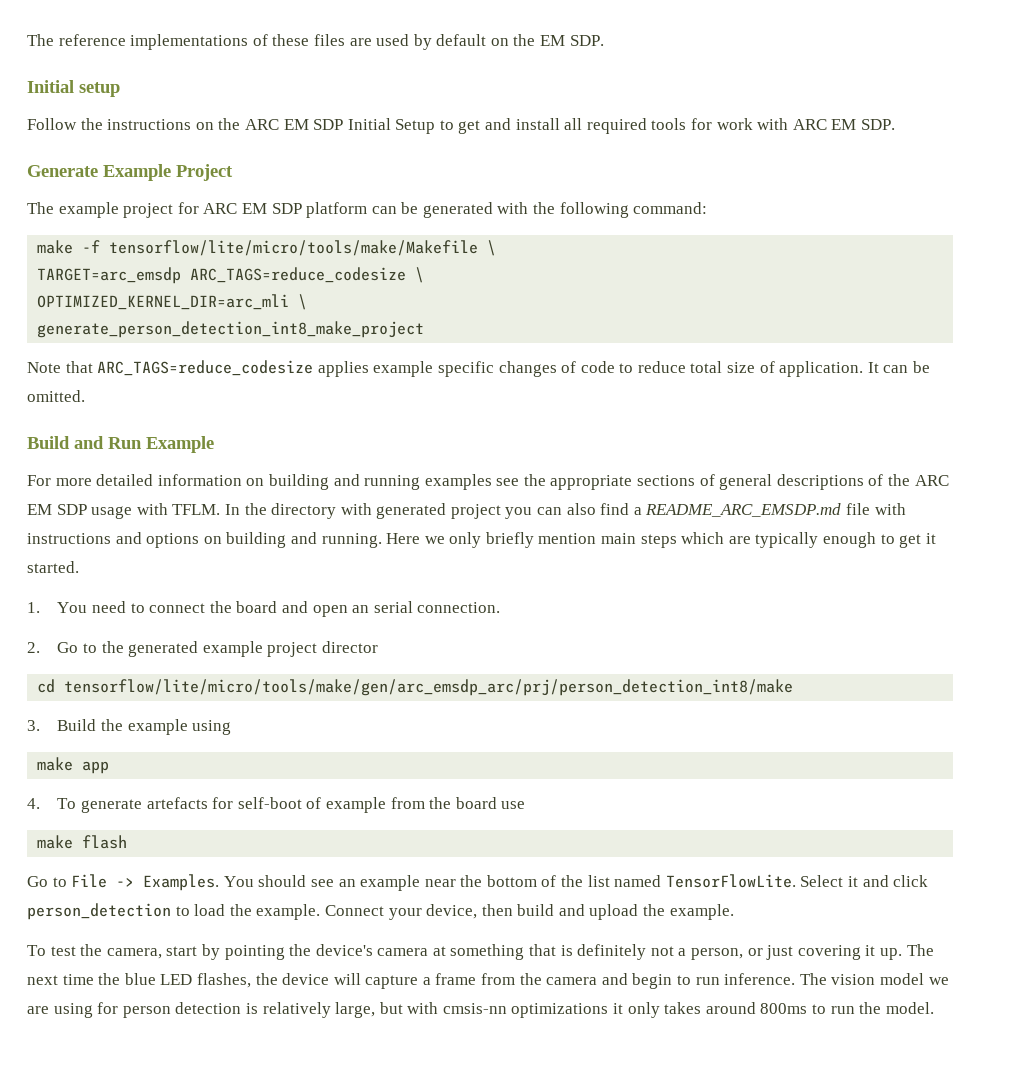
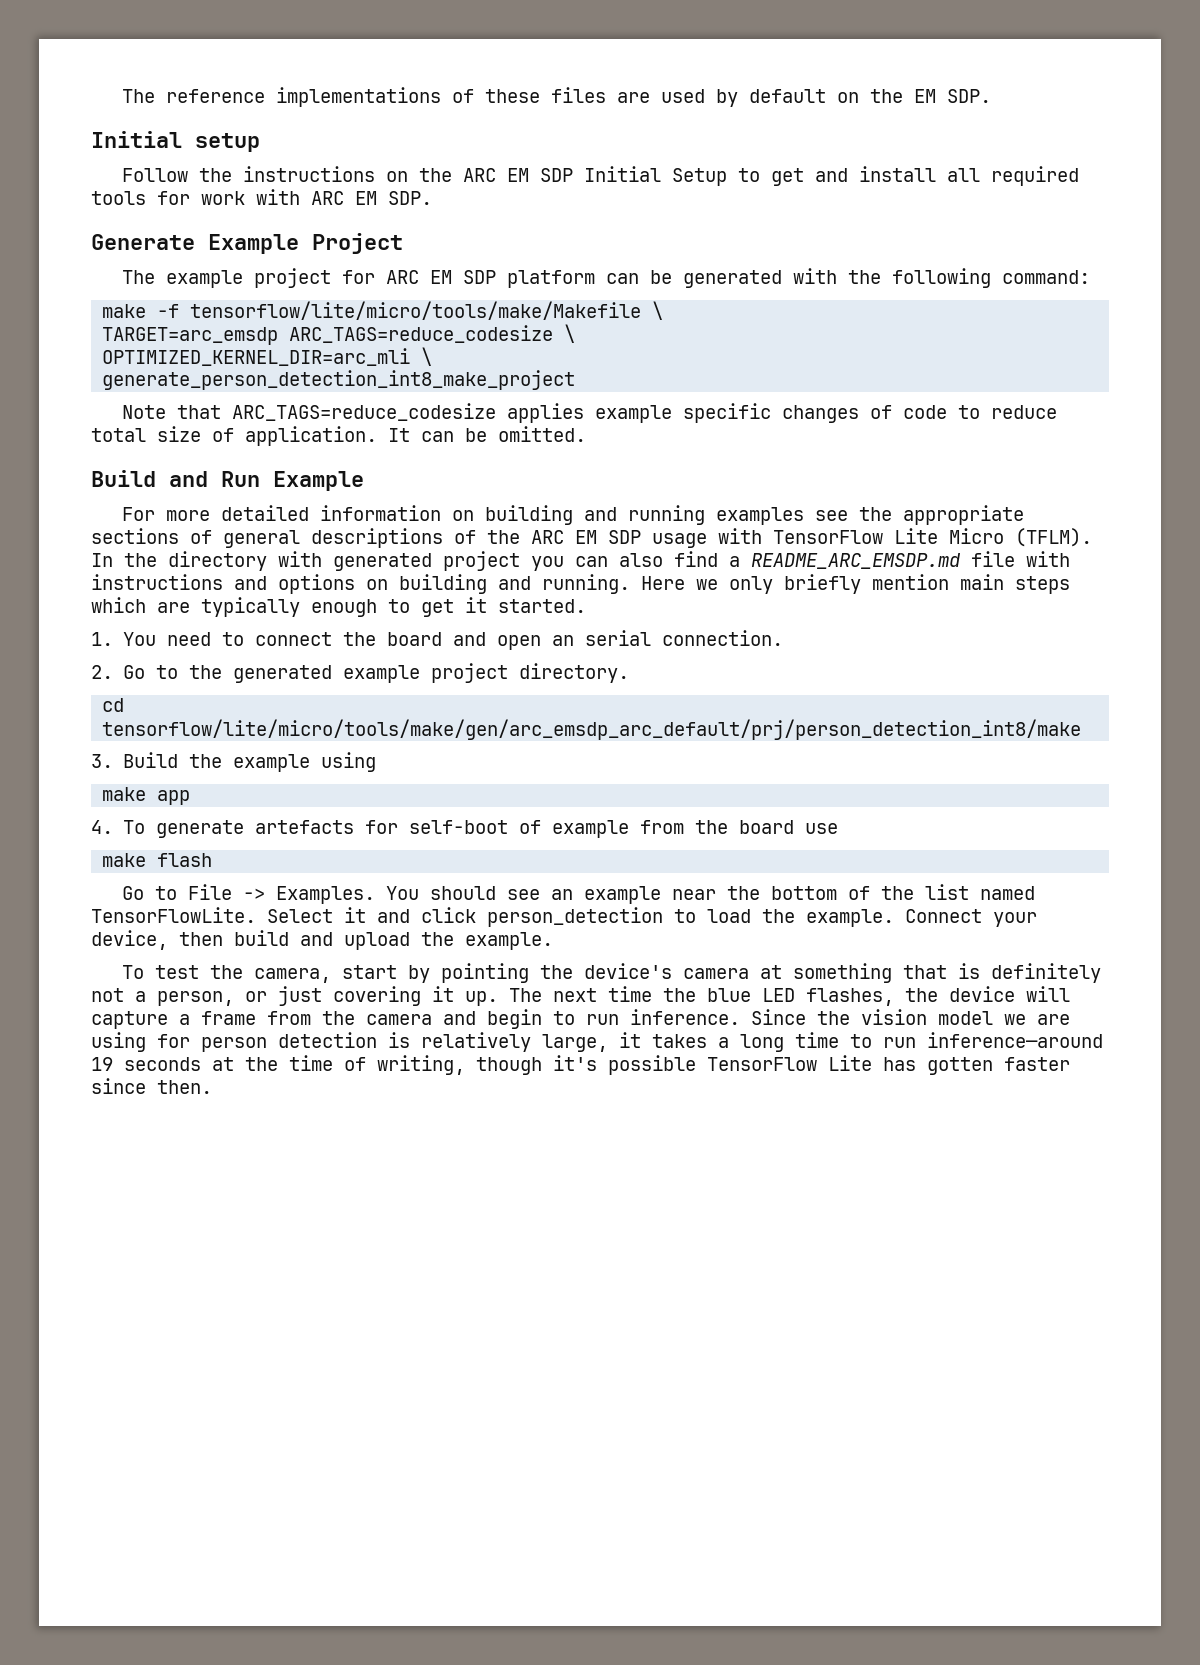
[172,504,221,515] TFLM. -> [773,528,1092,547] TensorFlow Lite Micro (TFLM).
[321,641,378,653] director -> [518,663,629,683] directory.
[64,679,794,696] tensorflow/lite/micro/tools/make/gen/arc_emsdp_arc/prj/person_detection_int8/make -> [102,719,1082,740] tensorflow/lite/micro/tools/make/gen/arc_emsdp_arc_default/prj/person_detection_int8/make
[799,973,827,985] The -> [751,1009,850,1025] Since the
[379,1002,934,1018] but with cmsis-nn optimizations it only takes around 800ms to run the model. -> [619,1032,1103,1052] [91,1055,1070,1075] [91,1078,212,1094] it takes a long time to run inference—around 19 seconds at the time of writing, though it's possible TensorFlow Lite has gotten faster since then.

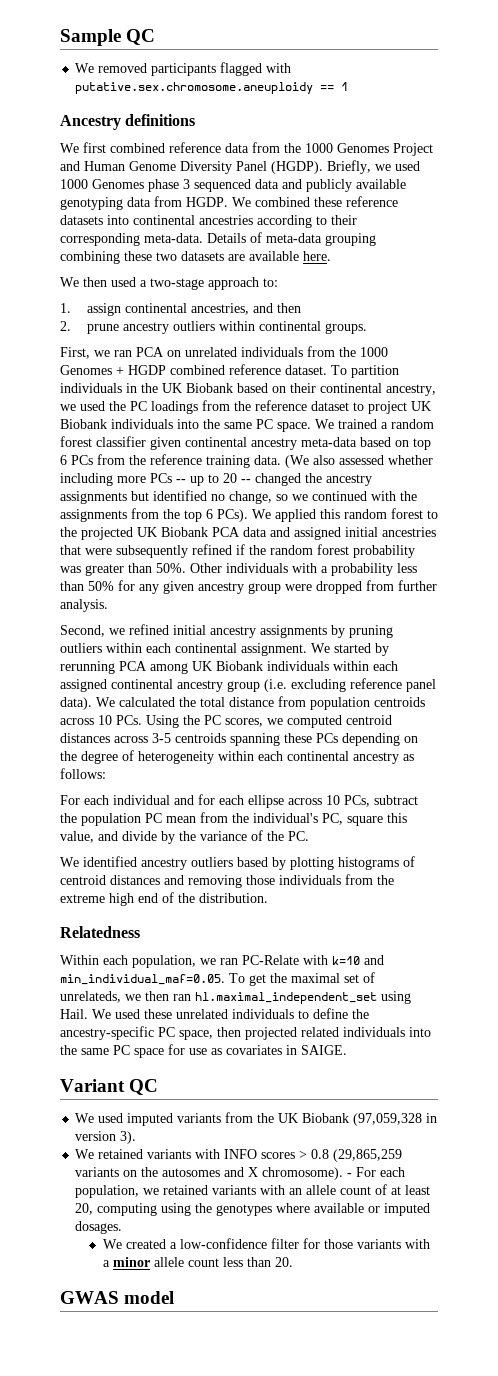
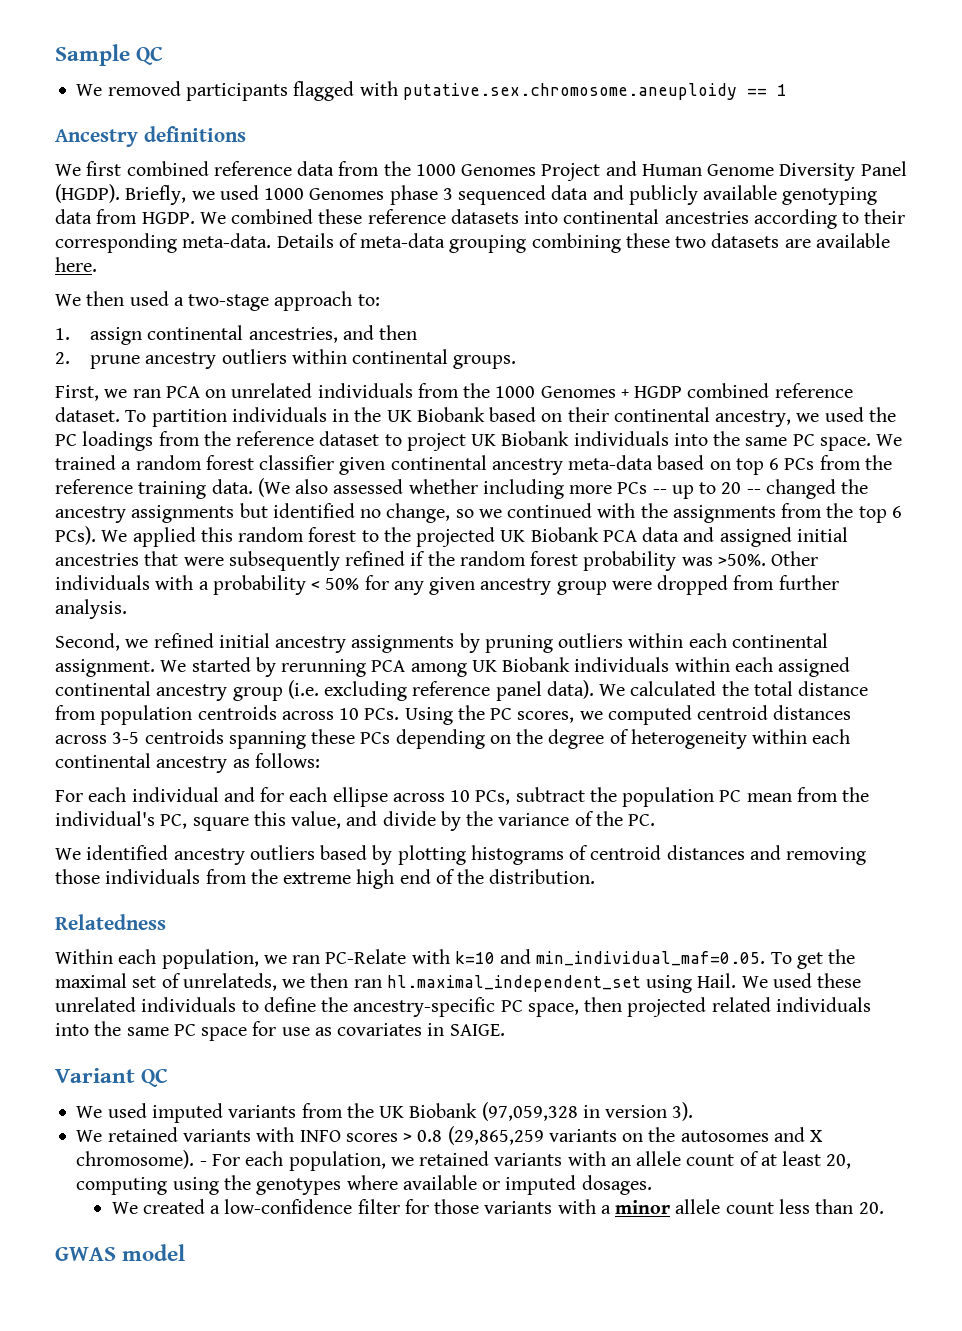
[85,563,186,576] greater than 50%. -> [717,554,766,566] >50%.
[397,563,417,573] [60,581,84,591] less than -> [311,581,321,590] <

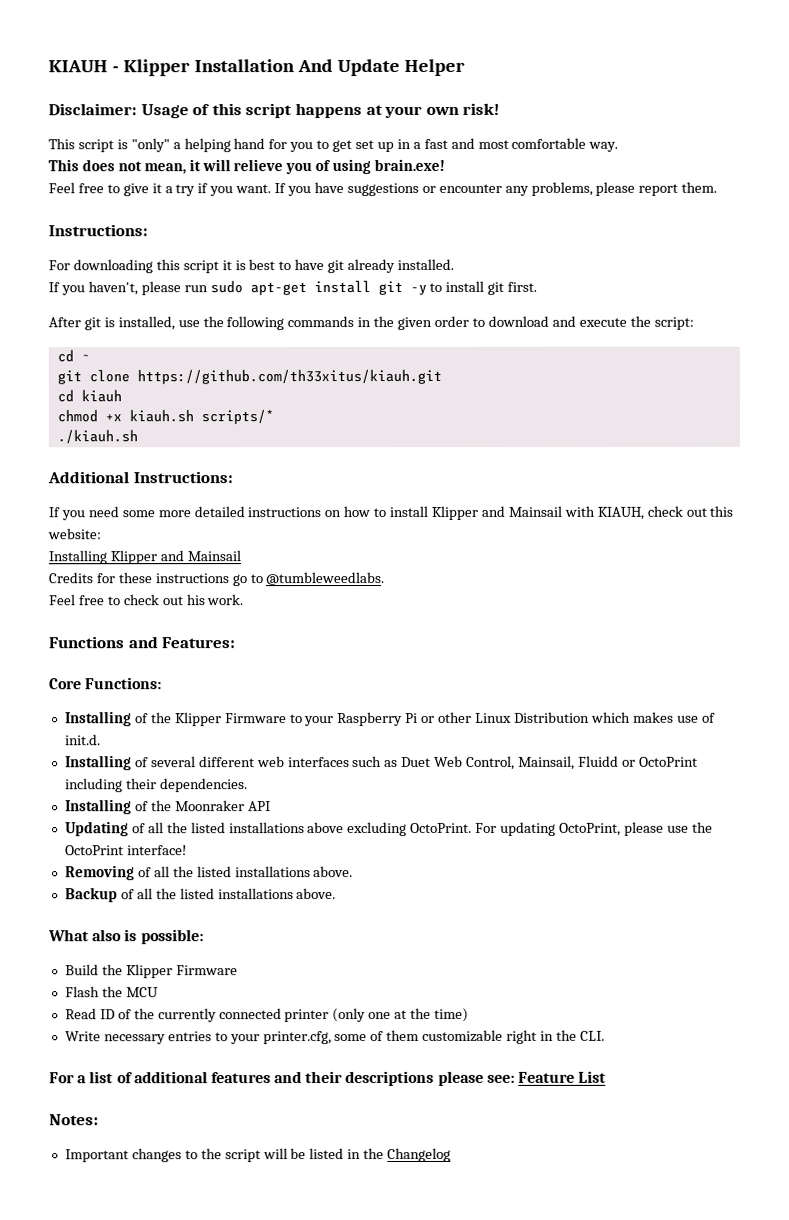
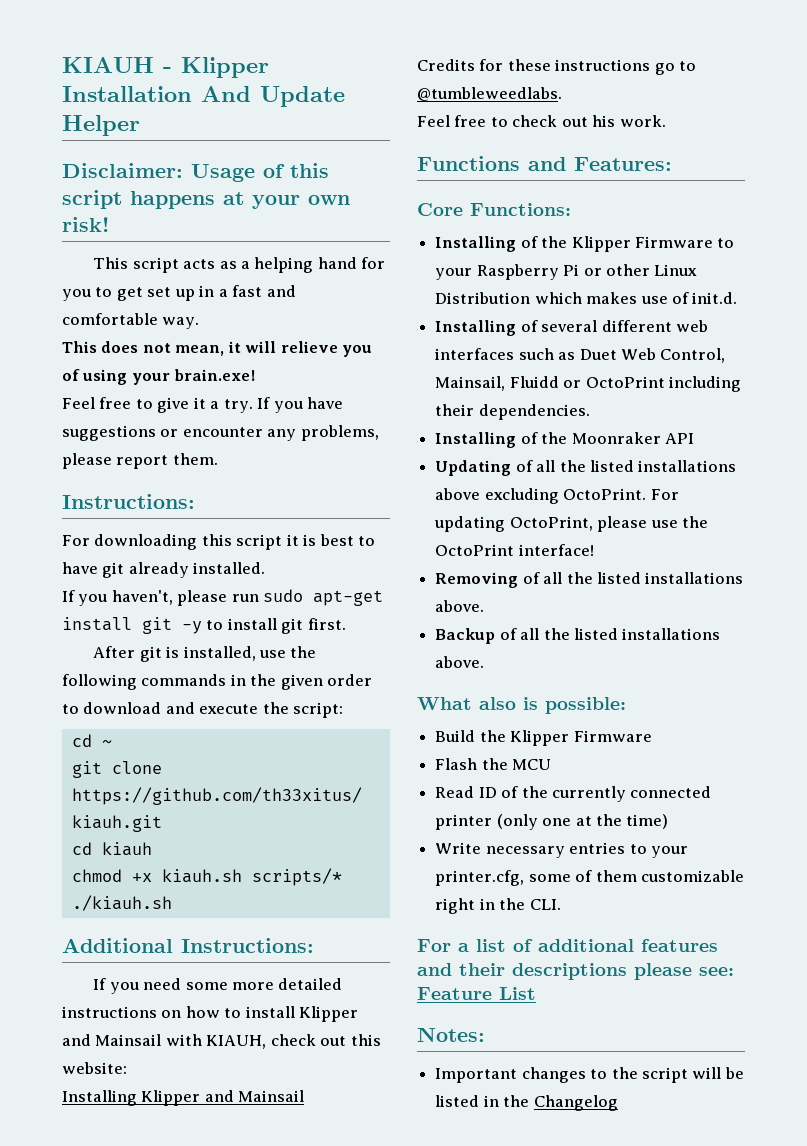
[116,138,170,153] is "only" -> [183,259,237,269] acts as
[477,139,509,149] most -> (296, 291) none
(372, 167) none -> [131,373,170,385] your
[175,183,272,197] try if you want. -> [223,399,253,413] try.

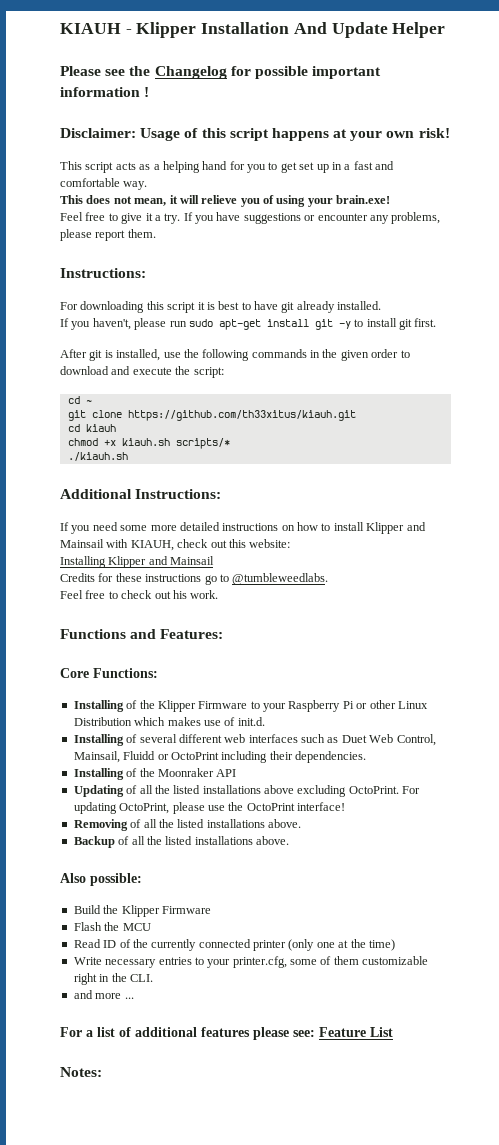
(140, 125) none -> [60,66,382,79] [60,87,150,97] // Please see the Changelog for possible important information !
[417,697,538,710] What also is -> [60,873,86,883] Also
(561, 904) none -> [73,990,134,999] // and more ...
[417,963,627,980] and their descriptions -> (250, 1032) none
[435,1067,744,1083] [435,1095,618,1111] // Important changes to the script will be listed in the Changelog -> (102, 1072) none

> [What is required]:
Beginning with the line holding "[183,259,237,269] acts as" in the material above, restate word for word each line through the line holding "[417,963,627,980] and their", and exclude pictures.

> [Problem solution]:
[116,138,170,153] is "only" -> [183,259,237,269] acts as
[477,139,509,149] most -> (296, 291) none
(372, 167) none -> [131,373,170,385] your
[175,183,272,197] try if you want. -> [223,399,253,413] try.

(140, 125) none -> [60,66,382,79] [60,87,150,97] // Please see the Changelog for possible important information !
[417,697,538,710] What also is -> [60,873,86,883] Also
(561, 904) none -> [73,990,134,999] // and more ...
[417,963,627,980] and their descriptions -> (250, 1032) none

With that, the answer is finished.